Text

No, Art, and you aren’t too stupid to understand the obvious difference which can never be bridged. If you are ok with abortion its because you feel that a blastocyst is not a person. If you are not, it’s because any fertilized egg is a person. It’s that simple. You either believe in the personhood of fertilized eggs or not. Almost every person who believes in supporting a person’s right to terminate a pregnancy believes it should not be allowed after a certain point in the pregnancy. People are different in where they draw that line, but it tends to center around 3-4 months.

Either you know this and are doing your usual disingenuous bloviating, or you don’t know it and are irredeemably stupid. I really don’t think you are that stupid.

So Much For Subtlety December 18, 2015 at 7:01 pm

msgkings December 18, 2015 at 2:43 pm

Almost every person who believes in supporting a person’s right to terminate a pregnancy believes it should not be allowed after a certain point in the pregnancy. People are different in where they draw that line, but it tends to center around 3-4 months.

No they do not. Almost everyone who believes in abortion wants a fig leaf to cover their cowardice or their ambivalence. No more. They do not believe anything. They simply do not want to think about it or risk losing friends by siding with the Red Necks.

As can be seen by the fact that nowhere is there an actual enforceable 3-4 month limit. What there is is a fig leaf to let people claim they are fine with what’s going on but what is going on is abortion on demand up to, and in Gosnell’s case after, birth.

You can see this by the complete indifference of anyone to abortions at 8 months. No one asked the Democrats about this. No one ever refuses to vote for a Democrat because they support this. It is a non-issue with the Democrat media and the Democratic voters. They are fine with it. They just don’t want it to be rubbed in their faces and they want to win the middle ground. So they pretend.

Art Deco December 18, 2015 at 7:37 pm

Sister, I’m not stupid just because you’re hopelessly confused.

msgkings December 19, 2015 at 12:09 am

@ Art: as I said, you aren’t stupid. You are disingenuously bloviating per usual.

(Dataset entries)
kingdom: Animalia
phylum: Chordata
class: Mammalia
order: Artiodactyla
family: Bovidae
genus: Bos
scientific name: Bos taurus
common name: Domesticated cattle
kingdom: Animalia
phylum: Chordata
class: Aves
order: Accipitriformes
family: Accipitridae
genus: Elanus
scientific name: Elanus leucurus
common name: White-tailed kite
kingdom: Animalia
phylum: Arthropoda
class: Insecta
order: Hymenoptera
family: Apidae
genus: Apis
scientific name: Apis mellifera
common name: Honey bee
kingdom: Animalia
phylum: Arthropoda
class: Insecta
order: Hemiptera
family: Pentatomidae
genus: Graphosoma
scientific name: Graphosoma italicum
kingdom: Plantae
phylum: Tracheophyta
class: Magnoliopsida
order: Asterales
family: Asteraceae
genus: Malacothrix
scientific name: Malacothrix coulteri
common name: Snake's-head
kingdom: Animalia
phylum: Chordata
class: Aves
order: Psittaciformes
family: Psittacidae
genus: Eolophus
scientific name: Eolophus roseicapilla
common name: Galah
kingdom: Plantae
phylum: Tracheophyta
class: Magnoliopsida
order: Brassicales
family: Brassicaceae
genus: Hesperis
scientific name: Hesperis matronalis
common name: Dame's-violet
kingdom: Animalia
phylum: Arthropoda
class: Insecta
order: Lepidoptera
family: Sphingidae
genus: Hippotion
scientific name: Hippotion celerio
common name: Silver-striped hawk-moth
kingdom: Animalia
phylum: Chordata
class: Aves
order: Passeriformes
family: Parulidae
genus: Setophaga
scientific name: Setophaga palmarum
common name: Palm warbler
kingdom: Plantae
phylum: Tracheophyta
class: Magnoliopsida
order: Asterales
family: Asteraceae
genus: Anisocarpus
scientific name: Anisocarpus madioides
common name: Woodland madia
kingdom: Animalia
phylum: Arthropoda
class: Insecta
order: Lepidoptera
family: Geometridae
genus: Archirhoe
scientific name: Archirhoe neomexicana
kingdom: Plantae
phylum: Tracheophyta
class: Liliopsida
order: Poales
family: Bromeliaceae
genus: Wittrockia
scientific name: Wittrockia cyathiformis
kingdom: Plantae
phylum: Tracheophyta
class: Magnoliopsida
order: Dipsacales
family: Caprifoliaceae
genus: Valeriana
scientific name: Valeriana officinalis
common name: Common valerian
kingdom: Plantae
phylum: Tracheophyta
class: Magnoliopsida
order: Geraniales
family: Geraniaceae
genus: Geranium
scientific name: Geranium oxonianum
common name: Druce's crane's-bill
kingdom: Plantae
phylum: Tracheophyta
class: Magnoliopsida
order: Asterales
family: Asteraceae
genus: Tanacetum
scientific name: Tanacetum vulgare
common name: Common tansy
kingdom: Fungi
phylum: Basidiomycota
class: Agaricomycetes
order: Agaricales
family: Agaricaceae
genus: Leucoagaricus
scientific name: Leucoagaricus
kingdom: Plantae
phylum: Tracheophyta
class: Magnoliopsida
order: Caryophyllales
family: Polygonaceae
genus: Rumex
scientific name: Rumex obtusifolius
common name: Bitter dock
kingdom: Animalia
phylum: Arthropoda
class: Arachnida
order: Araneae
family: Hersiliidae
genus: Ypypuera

What you should do
Rewrite the passage of the comment thread starting with "No they do not." and going on through "case after, birth.", changing "fig leaf" to "pretext". These records are separate material, unrelated to the comment thread.

Answer to the exercise
No they do not. Almost everyone who believes in abortion wants a pretext to cover their cowardice or their ambivalence. No more. They do not believe anything. They simply do not want to think about it or risk losing friends by siding with the Red Necks.

As can be seen by the fact that nowhere is there an actual enforceable 3-4 month limit. What there is is a pretext to let people claim they are fine with what’s going on but what is going on is abortion on demand up to, and in Gosnell’s case after, birth.